Document segment
AuntMinnie.com presents the 11th in a series of columns on the practice of ultrasound from Dr. Jason Birnholz, one of the pioneers of this modality.
Fellow Ultrasounder,
Medicine necessarily involves lifelong learning. We never know enough, yet we have to act, blending our observations and actions with overriding concern for patient well-being. We are bombarded by information, and the barrages intensify with every revision and extension of basic knowledge.
I think there is an important role for intuition, which to my way of thinking is a composite of all those things we have seen, heard, or read that linger below the level of immediate conscious recall. Sometimes, these come back when something on the screen triggers a hidden memory.
The summer of 1966 at the end of my junior year in medical school, I was fortunate to do an elective in experimental cardiovascular surgery. One of the projects had to do with boosting cardiac output to overcome congestive failure by the way the left ventricle was paced.

Tasks to carry out
1 - Check each statement against the ultrasound column and answer yes or no, quoting the words of the column that settle it. (a) The column is the 11th in a series. (b) The surgical elective took place at the end of the author's senior year of medical school. (c) The author describes intuition as things available to immediate conscious recall.
2 - Write the next part of the ultrasound column, picking up after its final sentence.

(Dataset entries)
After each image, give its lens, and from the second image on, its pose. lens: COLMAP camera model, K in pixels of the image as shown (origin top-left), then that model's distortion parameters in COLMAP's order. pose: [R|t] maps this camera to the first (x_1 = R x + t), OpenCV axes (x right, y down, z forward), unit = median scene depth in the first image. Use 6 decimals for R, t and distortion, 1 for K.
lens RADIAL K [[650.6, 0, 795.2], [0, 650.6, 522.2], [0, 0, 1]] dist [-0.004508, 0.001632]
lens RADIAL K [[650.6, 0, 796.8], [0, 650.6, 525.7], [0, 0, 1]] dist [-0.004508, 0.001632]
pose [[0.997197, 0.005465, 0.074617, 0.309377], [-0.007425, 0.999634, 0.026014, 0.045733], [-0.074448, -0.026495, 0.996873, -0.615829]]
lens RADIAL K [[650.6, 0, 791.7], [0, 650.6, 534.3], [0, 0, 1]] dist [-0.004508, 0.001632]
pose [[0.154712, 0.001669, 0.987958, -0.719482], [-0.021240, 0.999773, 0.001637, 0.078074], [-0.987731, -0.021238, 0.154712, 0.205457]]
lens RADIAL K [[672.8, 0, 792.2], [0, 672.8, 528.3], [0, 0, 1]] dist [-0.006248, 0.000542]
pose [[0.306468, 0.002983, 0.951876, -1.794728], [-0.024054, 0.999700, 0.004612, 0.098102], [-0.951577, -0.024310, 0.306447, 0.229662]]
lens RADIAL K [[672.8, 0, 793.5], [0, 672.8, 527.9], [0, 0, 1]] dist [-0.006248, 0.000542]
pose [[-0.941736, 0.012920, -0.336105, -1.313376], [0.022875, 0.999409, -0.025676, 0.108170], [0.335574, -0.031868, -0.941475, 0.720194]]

Answer list
1 -
(a) Yes: "the 11th in a series of columns on the practice of ultrasound"
(b) No: "The summer of 1966 at the end of my junior year in medical school"
(c) No: "linger below the level of immediate conscious recall"

2 -
The experimental model of right heart failure involved creating ascites by surgical compression of the thoracic duct in dogs via an upper abdominal incision and placing a ring around the thoracic duct as it passes through the diaphragmatic hiatus just to the right of the aorta. We will come to a case that prompted this recollection after we look into lymph flow dynamics a little more.
The next stop of the memory train is in 1978 in Boston, when I was the radiologist in chief at the Boston Hospital for Women, my most favorite clinical title. I was really lucky to work with Dr. Fred Frigoletto, who is one of the founders of the subspecialty of maternal-fetal medicine, as it is known now, and with Dr. Shirley Driscoll, probably the best known fetal pathologist in the world at that time.
We reported a case of subcutaneous cystic voids in the neck, followed by an amniocentesis diagnosis of monosomy X, i.e., Turner's syndrome, possibly the first example of a specific ultrasound indication of aneuploidy. At the time, we were probably unique in using an electronic sector scanner (phased array) for fetal imaging. As ultrasound imaging quality improved in the early 1980s, there was a flurry of papers on fetal cystic hygromas, which were also thought to indicate Turner's syndrome specifically. All of the imaging of that era was transabdominal.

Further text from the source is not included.